Après l'UMP et le PS, c'est le MRC (Mouvement
Républicain et Citoyen) qui organisait ce week-end son congrès à Paris. Rien de
plus normal en cette période me direz-vous. Mais un évènement est venu perturber
les réjouissances, ce qui a conduit à une attention particulière des médias. Il
s'agit bien évidemment de la démission de Jean-Pierre Chevènement de la
présidence d'honneur du parti qu'il avait fondé en 2003.
"Je souhaite reprendre ma liberté. Comme tout parti
politique, le MRC obéit à une logique. Je suis au-delà des logiques partisanes.
Le MRC a sa logique et moi j'ai la mienne. Je veux m'exprimer en toute liberté
sur l'école, le collège, l'Europe, la crise grecque, l'Ukraine, le terrorisme."
Cette démission n'est pas la première pour
Chevènement car l'ancien ministre de François Mitterrand est coutumier du fait.
Il avait ainsi quitté ses responsabilités gouvernementales en 1983 puis en 1991
afin d'exprimer son désaccord sur la politique menée. Celui-ci avait d'ailleurs
prononcé une phrase restée célèbre : "un ministre ça ferme sa gueule, et si ça veut l'ouvrir, ça démissionne". Certains aujourd'hui feraient
bien de méditer sur ces propos.
Suite à cette mise en retrait du MRC, Jean-Pierre
Chevènement appelle aujourd'hui dans une interview au Parisien à transcender le
clivage gauche-droite qui selon lui "ne
correspond plus à la réalité". Autrement dit, il s'agit de créer "une
alternative républicaine dans une démarche de rassemblement sans sectarisme, de
Mélenchon à Dupont-Aignan".
Appréciant le personnage et les valeurs qu'il incarne, cela fait maintenant
plusieurs années que je suis le parcours de Jean-Pierre Chevènement. Je me
retrouve d'ailleurs dans un grand nombre de ses prises de position et en
particulier sur l'europe. Cela étant, j'ai toujours regretté que le MRC
s'enferme dans une alliance mortifère avec le PS. Bien sûr il s'agissait de
maintenir le parti à flot, à la fois en termes de visibilité et de finances, en
négociant des places éligibles. Mais le résultat n'est pas forcément à la
hauteur et nuit considérablement, à mon sens, à la cohérence du mouvement. On
peut ainsi constater que le MRC est considéré par son grand frère socialiste
comme une force d'appoint ponctuelle qui peut être aisément sacrifiée en cas
d'alliances jugées plus stratégiques (PCF, EELV). Cet enfermement risque alors
de conduire le MRC à une extinction progressive et le départ de son fondateur
n'arrangera en rien les choses.
Si Jean-Pierre Chevènement aura mis le temps, je ne peux que me réjouir de
sa récente prise de position. Indéniablement le clivage gauche-droite est de
plus en plus désuet, notamment en matière économique. Comme disait Philippe
Séguin en son temps, "l'UMP et le PS
sont deux détaillants qui se fournissent chez le même grossiste, l'europe."

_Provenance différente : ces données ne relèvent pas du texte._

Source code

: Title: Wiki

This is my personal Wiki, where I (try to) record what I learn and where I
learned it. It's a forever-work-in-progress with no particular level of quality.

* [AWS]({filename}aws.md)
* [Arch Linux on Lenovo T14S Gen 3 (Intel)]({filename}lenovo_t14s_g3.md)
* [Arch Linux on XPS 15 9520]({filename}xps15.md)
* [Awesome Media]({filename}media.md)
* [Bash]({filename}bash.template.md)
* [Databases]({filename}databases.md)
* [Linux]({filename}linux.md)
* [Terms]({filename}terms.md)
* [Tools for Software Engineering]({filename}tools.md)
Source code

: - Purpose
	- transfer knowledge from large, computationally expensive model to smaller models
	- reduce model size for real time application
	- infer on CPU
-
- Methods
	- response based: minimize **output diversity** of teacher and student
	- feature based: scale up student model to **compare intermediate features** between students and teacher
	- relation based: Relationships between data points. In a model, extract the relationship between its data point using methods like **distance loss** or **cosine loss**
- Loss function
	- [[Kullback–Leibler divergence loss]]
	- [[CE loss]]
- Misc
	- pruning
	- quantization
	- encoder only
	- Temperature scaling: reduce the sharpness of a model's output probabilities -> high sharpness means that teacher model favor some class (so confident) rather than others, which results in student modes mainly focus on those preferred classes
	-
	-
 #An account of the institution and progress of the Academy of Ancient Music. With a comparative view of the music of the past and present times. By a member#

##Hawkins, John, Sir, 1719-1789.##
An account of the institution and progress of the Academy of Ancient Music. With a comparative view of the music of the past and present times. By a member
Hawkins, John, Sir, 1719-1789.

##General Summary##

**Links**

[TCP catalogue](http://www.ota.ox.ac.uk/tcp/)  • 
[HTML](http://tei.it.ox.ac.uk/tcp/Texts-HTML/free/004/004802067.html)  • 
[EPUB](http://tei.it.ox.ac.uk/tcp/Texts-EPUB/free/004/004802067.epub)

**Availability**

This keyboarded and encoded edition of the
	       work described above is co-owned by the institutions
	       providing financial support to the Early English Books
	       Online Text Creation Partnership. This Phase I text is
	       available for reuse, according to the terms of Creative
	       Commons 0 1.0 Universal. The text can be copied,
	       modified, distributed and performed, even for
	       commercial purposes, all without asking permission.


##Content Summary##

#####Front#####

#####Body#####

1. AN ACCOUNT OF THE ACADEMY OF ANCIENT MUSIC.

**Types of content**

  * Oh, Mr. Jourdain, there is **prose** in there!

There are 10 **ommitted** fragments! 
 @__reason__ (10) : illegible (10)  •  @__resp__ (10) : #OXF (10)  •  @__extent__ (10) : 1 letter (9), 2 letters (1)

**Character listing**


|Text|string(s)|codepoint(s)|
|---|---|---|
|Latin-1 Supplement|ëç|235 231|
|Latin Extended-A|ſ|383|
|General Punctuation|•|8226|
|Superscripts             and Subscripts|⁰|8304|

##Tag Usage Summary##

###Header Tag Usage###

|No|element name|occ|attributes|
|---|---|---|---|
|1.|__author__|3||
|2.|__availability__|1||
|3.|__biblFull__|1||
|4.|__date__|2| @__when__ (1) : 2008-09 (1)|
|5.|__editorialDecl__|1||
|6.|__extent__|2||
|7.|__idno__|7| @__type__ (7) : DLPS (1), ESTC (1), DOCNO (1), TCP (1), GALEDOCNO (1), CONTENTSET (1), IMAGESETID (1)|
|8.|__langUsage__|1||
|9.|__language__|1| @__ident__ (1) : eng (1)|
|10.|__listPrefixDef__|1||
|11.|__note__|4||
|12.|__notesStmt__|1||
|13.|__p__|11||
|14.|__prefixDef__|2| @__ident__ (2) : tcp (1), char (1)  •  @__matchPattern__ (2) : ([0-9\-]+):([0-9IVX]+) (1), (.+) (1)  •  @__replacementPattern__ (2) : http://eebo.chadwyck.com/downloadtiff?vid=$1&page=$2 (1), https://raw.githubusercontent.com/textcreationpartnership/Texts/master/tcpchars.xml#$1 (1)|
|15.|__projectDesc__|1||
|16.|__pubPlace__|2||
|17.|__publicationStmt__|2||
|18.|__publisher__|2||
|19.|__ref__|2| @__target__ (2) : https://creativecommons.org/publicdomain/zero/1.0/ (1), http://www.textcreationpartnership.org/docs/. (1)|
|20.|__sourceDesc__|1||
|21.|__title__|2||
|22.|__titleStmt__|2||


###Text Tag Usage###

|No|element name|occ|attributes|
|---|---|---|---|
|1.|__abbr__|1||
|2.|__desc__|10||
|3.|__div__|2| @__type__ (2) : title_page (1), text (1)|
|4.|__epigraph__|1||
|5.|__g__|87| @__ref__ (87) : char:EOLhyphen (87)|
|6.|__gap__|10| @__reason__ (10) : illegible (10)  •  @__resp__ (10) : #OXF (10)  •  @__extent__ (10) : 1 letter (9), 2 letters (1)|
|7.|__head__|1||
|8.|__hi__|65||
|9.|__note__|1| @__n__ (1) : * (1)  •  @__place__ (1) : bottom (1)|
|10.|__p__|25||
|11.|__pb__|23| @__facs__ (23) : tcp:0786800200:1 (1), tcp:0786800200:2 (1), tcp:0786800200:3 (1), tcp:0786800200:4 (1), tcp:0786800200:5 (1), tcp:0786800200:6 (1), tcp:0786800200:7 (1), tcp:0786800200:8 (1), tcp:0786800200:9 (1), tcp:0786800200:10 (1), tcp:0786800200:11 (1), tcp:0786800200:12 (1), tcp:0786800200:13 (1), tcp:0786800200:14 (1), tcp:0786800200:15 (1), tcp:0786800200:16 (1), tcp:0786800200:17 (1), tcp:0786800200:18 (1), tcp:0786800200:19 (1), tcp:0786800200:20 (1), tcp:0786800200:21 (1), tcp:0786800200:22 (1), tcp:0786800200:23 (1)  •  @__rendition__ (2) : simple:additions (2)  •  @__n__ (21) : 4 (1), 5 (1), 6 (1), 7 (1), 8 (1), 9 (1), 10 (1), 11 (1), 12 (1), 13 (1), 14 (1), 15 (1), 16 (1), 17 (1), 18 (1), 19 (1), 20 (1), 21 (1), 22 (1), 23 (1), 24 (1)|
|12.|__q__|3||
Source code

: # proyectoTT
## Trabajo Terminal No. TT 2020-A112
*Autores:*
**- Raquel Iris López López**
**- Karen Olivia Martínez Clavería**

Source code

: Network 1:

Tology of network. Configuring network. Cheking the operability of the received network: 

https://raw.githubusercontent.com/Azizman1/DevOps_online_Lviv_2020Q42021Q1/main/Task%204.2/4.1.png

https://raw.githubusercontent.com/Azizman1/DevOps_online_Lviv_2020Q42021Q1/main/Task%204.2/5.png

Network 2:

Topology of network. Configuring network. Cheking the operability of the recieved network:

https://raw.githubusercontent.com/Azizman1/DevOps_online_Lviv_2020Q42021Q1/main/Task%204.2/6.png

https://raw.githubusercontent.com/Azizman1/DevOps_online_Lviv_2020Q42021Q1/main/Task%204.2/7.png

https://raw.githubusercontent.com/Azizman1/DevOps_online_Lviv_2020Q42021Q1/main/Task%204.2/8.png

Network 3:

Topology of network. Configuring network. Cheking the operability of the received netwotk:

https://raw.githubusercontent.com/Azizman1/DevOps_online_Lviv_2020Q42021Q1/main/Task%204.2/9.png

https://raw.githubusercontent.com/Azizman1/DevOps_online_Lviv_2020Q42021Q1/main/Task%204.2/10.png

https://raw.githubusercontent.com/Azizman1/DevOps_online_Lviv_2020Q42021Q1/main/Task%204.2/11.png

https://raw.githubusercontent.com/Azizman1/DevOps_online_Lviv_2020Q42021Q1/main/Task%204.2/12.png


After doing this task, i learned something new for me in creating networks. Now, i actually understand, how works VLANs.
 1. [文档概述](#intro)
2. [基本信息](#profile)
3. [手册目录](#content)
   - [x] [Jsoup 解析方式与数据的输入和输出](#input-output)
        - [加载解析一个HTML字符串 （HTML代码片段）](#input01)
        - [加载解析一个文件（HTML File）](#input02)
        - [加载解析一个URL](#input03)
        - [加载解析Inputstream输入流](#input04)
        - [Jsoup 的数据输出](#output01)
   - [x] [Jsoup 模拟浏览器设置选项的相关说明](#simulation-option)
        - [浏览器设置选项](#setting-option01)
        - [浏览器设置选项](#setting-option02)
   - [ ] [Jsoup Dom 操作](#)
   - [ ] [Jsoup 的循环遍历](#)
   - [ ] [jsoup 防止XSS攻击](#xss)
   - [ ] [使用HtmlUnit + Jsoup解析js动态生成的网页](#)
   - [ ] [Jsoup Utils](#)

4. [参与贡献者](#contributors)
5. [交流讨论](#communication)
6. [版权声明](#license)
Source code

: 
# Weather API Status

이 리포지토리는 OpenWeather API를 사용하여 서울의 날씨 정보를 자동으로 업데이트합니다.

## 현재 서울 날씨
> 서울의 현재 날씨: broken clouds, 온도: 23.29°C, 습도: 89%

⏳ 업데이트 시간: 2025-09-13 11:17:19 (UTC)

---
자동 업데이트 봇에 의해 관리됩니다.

Et la politique menée aujourd'hui par François Hollande, qui s'inscrit dans la
lignée de Nicolas Sarkozy, en est la parfaite illustration. Vouloir à tout prix
maintenir l'illusion d'une incompatibilité totale de ces partis de gouvernement
n'a que pour unique objectif de perpétuer une alternance stérile des forces au
pouvoir.
La démission de Jean-Pierre Chevènement et la main tendue à Jean-Luc Mélenchon
et Nicolas Dupont-Aignan est un premier pas. Évidemment il existe des
différences entre ces trois hommes mais il existe également de nombreuses
convergences en particulier sur l'europe, l'euro, l'austérité ... J'espère ardemment
que ceux-ci sauront passer outre les questions d'étiquette afin d'aboutir à une
plate-forme commune de réflexion.
A l'époque Chevènement avait déjà tenté, en vain, de
réunir les républicains des deux rives. Espérons que cette nouvelle tentative rencontre
une issue plus favorable. Après la guerre, gaullistes et communistes ont su se
rassembler dans l'intérêt de la nation au sein du CNR (Conseil National de la
Résistance). N'attendons pas que notre pays soit dans le même état pour réagir.